* _Entries supplied_
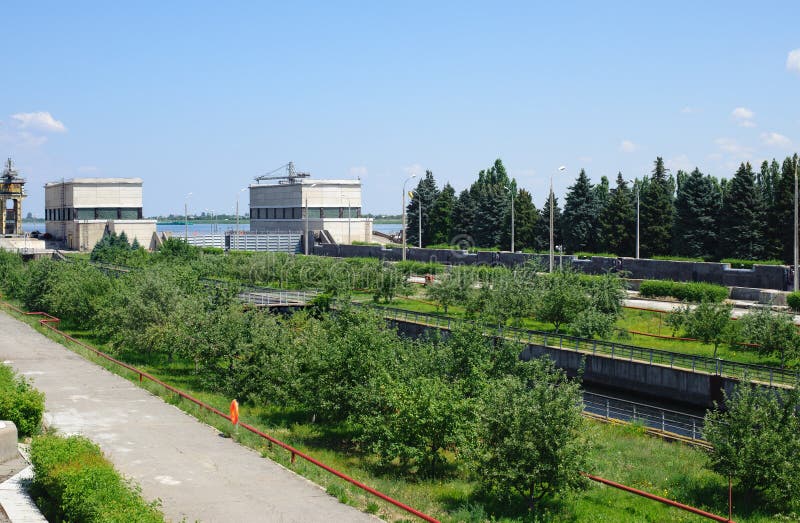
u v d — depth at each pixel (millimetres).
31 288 65562
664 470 27891
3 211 167500
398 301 68875
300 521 20312
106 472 19266
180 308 44750
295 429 32188
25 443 25594
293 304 60500
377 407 29672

* _Exercise directions_
Could you retype all the entries exactly, skipping the pictures?

* _Written reply_
u v d — depth at each pixel (millimetres).
31 288 65562
664 470 27891
3 211 167500
398 301 68875
300 521 20312
106 472 19266
180 308 44750
295 429 32188
25 443 25594
293 304 60500
377 407 29672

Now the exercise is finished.